Raptors’ interest in ISU’s Izaiah Brockington makes a ton of sense

NEW YORK, NEW YORK - NOVEMBER 24: Izaiah Brockington #1 of the Iowa State Cyclones (Photo by Sarah Stier/Getty Images)
NEW YORK, NEW YORK - NOVEMBER 24: Izaiah Brockington #1 of the Iowa State Cyclones (Photo by Sarah Stier/Getty Images) /

The Toronto Raptors certainly have a type when adding backcourt players. Masai Ujiri and Nick Nurse have populated their roster with versatile defenders that can be coached up on the offensive end. Commitment to that philosophy of building a team could help Iowa State star Izaiah Brockington end up in Canada during the 2022 NBA Draft.

Brockington has certainly not had an easy or traditional path in college basketball. After starting at St. Bonaventure and sitting out a year following a transfer to Penn State, Brockington finally became a star with the Cyclones after winning Big 12 Newcomer of the Year.

Brockington averaged 16.9 points, 6.8 rebounds, and 1.6 assists per game in Ames this year, helping the Cyclones earn a No. 11 seed in the NCAA tournament and make it to the Sweet Sixteen. No wonder the Raptors are interested in bringing in the Cyclone star for a workout.
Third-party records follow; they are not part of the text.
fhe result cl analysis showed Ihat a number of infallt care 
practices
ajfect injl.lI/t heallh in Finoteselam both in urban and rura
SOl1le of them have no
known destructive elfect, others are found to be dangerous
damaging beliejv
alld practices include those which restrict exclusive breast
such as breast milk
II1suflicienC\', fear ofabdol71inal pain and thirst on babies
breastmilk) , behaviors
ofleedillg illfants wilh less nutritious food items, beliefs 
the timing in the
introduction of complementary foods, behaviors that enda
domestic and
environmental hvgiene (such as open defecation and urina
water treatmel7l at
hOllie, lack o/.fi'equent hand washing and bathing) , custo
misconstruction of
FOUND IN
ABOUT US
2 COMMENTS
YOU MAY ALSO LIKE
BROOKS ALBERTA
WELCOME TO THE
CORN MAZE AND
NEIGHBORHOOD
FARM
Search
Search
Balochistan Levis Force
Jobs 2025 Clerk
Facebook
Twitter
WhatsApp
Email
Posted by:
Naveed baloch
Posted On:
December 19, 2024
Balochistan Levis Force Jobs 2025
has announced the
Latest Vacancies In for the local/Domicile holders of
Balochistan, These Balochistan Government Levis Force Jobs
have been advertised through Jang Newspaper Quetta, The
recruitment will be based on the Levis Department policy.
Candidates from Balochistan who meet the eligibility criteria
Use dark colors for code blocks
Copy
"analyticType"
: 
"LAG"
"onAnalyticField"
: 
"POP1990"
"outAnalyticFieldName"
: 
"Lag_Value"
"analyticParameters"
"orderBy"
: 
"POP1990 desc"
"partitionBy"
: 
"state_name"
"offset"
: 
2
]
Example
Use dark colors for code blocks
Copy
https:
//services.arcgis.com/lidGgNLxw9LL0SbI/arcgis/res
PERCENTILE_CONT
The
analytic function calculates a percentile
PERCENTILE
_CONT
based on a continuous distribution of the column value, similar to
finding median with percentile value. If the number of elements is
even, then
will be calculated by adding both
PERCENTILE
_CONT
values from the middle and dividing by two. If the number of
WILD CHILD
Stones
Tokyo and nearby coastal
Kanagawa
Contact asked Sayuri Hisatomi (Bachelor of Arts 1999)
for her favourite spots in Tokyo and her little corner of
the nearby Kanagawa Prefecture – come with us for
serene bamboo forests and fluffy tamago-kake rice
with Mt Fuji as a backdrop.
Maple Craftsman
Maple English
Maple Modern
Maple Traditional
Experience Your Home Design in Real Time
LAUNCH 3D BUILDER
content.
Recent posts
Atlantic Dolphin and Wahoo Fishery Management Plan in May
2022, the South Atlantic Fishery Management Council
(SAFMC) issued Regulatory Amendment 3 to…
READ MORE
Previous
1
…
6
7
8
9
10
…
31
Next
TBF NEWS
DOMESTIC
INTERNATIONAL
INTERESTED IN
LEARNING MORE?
Brockington has already worked out with the Raptors, which could signify that Toronto is either going to draft him with the No. 33 pick in the 2022 NBA Draft or bring him as a priority undrafted free agent. Brockington’s style of play is precisely what Nurse likes to see.

The Toronto Raptors could use Iowa State’s Izaiah Brockington.

Brockington is comfortable defending both guard positions and generating turnovers, as his short-area quickness and robust 6-4 frame can make him a lethal stopper in the right system. A quality rebounder who posted multiple double-doubles as a 6-4 guard, Brockington could be lined up as a traditional small forward in smaller lineups.

On offense, Brockington is a throwback mid-range slasher. Able to get to the rack and make plays at the rim while sniping teams to death from 16 feet away, Brockington shouldn’t be viewed as an offensive detriment as a rookie. While not a great passer, Brockington brought the ball up the floor plenty in college.

While Brockington has made 34% of his 3-point attempts, the fact that he’s only taken 1.9 shots per game in his career shows that there is still a ton of ground for him to make up in this area. The fact that he is going t turn 23 during his rookie year might also limit his upside.

While Brockington is not projected by many to be a high second-round pick, he could be more productive than most imagine due to his seamless fit in Toronto’s culture and preferences. After earning rave reviews for his leadership with the Cyclones, there’s a ton to like about Brockington’s game and personality.